Y lanzó una mirada de complicidad a Brian.
—Sí, lo sé, pero… Lo siento muchísimo, Brian —dijo Rita.
—Oh, está delicioso. No te preocupes por eso, querida dama —contestó él.
—No te preocupes por nada, querida mamá —coreó Astor con altivez, y Brian y ella rieron. Y así continuó la cosa hasta que la cena terminó y los niños se levantaron para despejar la mesa, espoleados por la promesa de quince minutos más de Wii antes de ir a la cama. Rita fue a cambiar los pañales de Lily Anne, y por un momento Brian y yo nos quedamos solos a la mesa. Era el momento de hablar, de aclarar las cosas entre nosotros, y me incliné hacia delante para aprovechar la oportunidad.
—Brian —dije.
—¿Sí?
Enarcó una ceja expectante.
—¿Por qué has vuelto? —pregunté, procurando que no sonara como si le estuviera acusando de algo.
Me dirigió una mirada estupefacta propia de dibujos animados.
—Pues para estar con mi familia, por supuesto. ¿Por qué, si no?
—Yo no lo sé —dije, aún más irritado—. Pero algo habrá.
Brian negó con la cabeza.
—¿Por qué piensas eso, hermano?
—Porque te conozco.
—No creo. —Sostuvo mi mirada—. Sólo conoces una pequeña parte de mí. Y yo creía… Oh, maldición —dijo, cuando las notas metálicas de la «Cabalgata de las Valkirias» surgieron de su bolsillo. Sacó el móvil y echó un vistazo a la pantalla—. Vaya. Temo que he de irme pitando. Pese al placer de nuestra conversación, será mejor que vaya a despedirme de tu señora.
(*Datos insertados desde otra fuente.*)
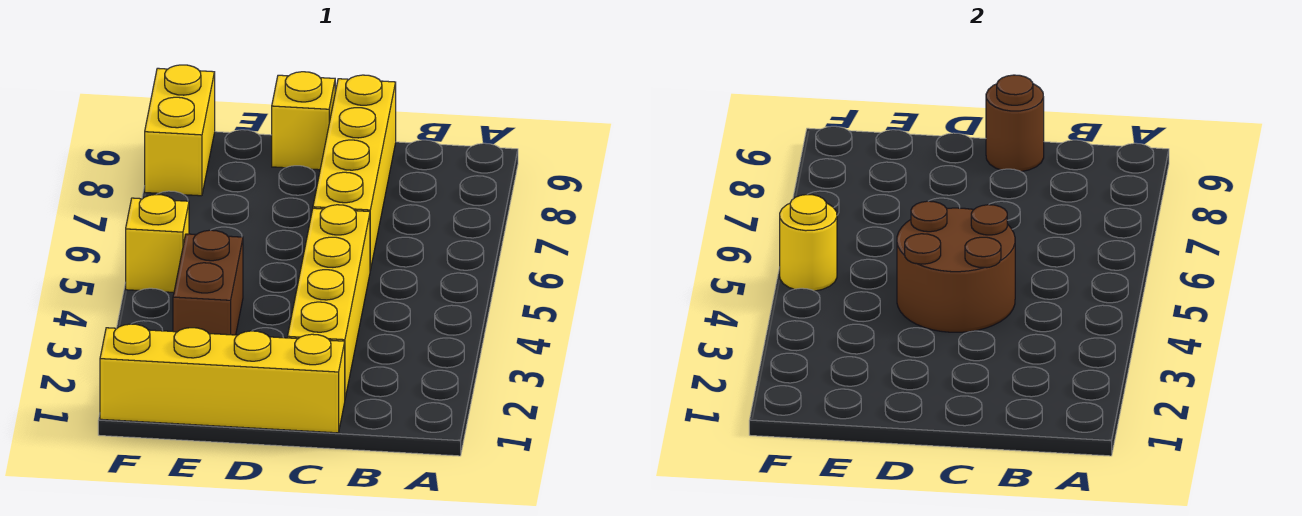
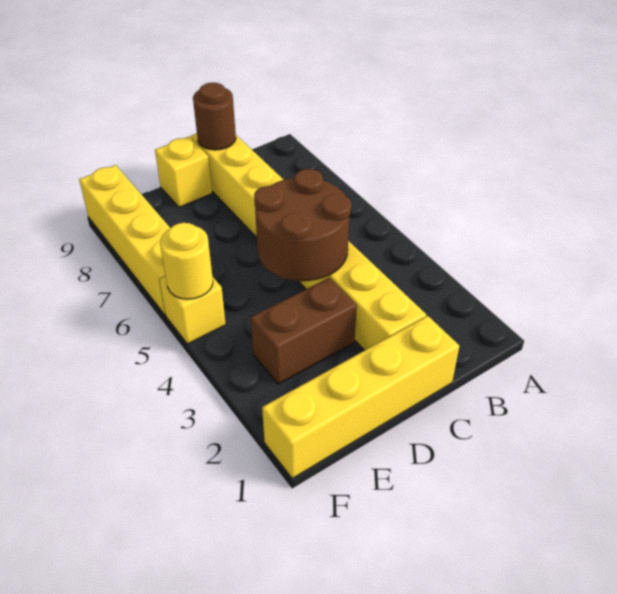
brown 1x2 brick [173,230,243,335] -> brown 1x2 brick turned to [251,278,357,384]
yellow 1x2 brick [145,65,215,196] -> yellow 1x4 brick [79,165,170,315]

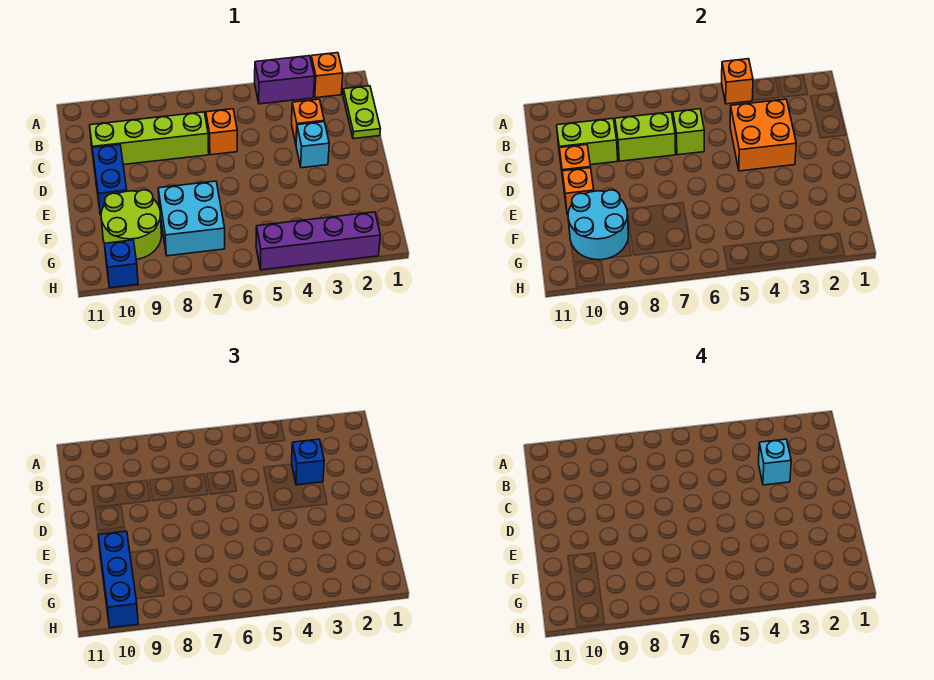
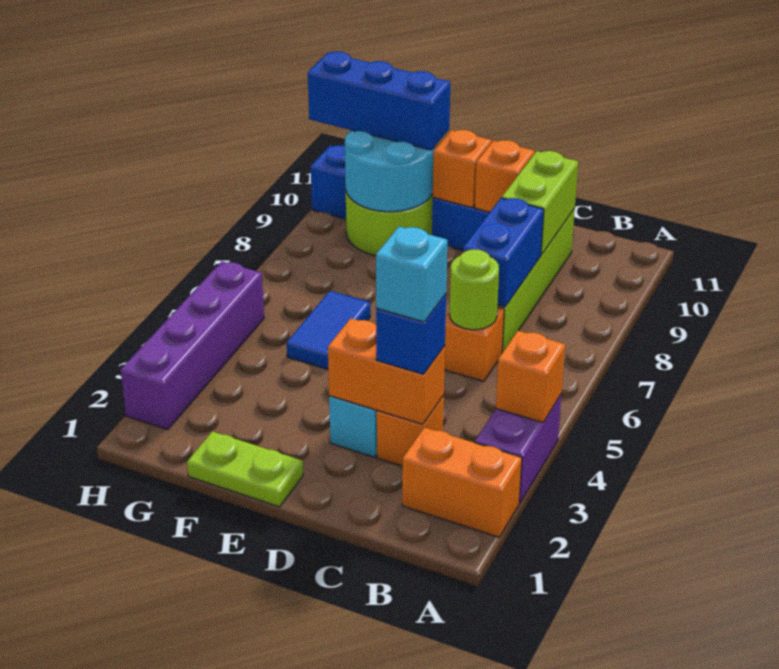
orange 1x1 brick [311,53,343,98] -> orange 1x2 brick [402,427,522,537]
lime 1x2 plate [343,86,380,139] -> lime 1x2 plate moved to [187,431,303,507]
orange 2x2 brick [730,99,796,171] -> orange 1x2 brick [328,318,445,424]
lime 1x1 brick [673,109,704,155] -> lime 1x1 round brick [450,249,499,330]
lime 1x2 brick [615,112,676,161] -> blue 1x2 brick [463,198,544,307]
none -> blue 1x2 tile [287,291,370,369]
cyan 2x2 brick [158,181,225,256] -> none

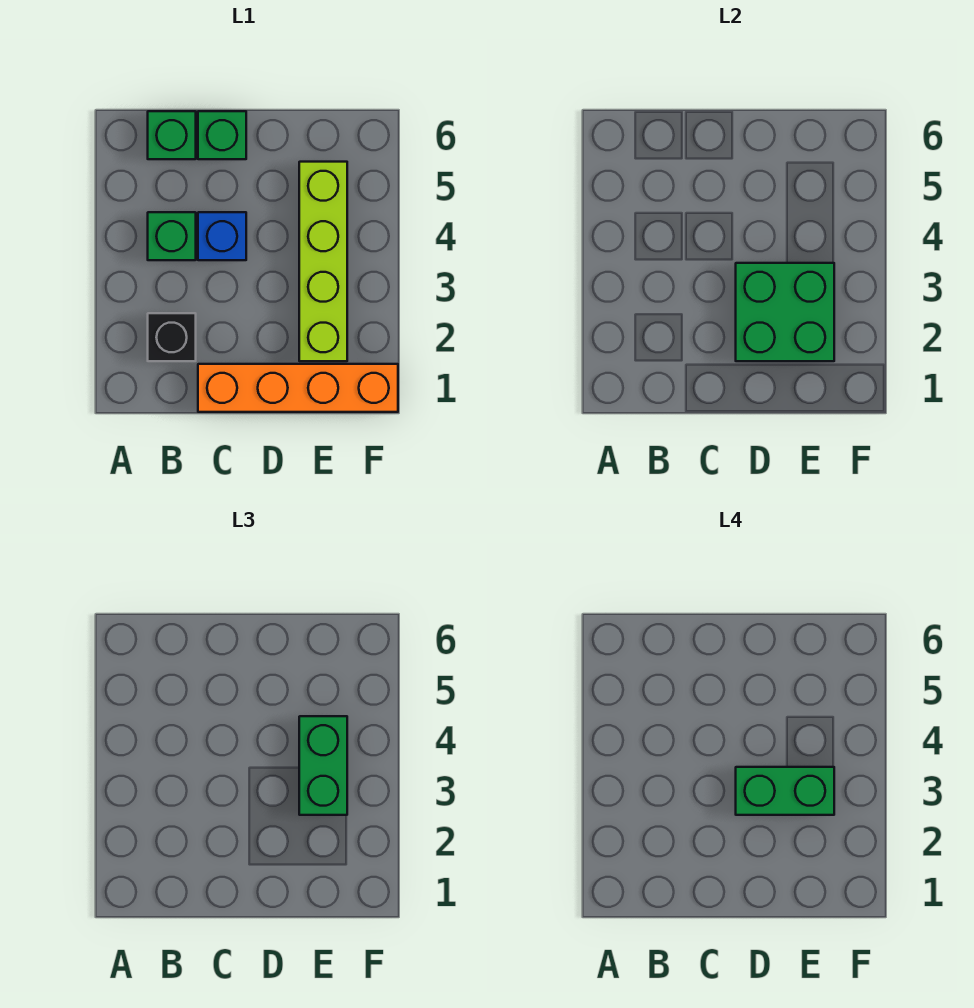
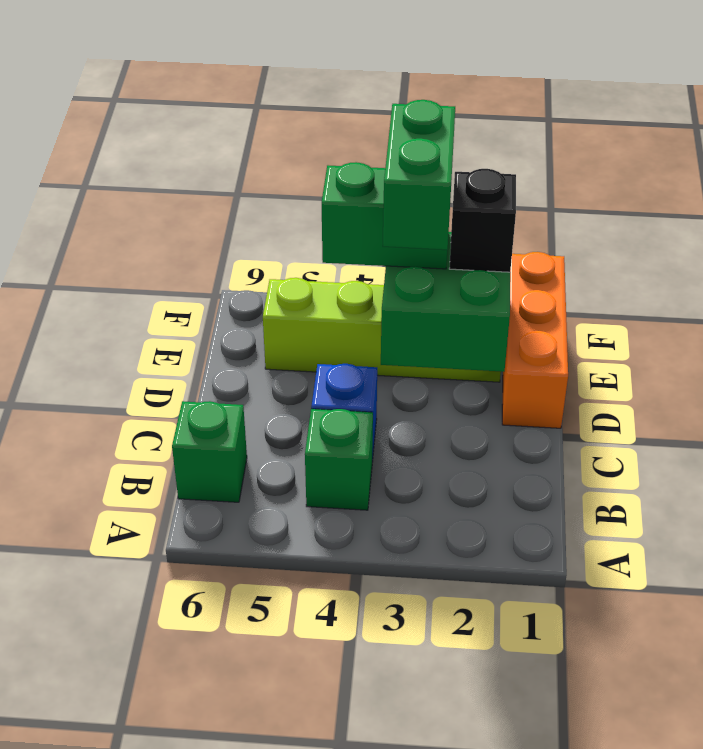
black 1x1 brick [148,313,196,361] -> black 1x1 brick moved to [449,169,516,272]
orange 1x4 brick [198,364,398,412] -> orange 1x3 brick [502,252,568,428]
green 1x1 brick [198,111,246,159] -> none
Se puso al instante en pie y entró en la cocina, donde le oí repartir sus floridos cumplidos y disculpas.
Toda la familia le siguió hasta la puerta, pero yo conseguí aislarlos saliendo con Brian y cerrando con firmeza la puerta a nuestras espaldas.
—Brian, hemos de hablar más —dije.
Se volvió a mirarme.
—Sí, hermano, hablaremos. Una buena charla a la vieja usanza. Ponernos al día y todo eso. Dime, ¿cómo va la investigación de la chica desaparecida?
Sacudí la cabeza.
—No me refiero a eso —dije, decidido a llegar hasta el final y sacarlo todo a la luz. Pero su teléfono inició de nuevo su frenético coro wagneriano, lo miró y lo cerró.
—En otro momento, Dexter. He de irme.
Y antes de que yo pudiera protestar, me dio una torpe palmadita en el hombro y corrió hacia su coche.
Le vi alejarse, y mi único consuelo fue que el hombro que había palmeado estaba algo húmedo a causa del eructo de Lily Anne.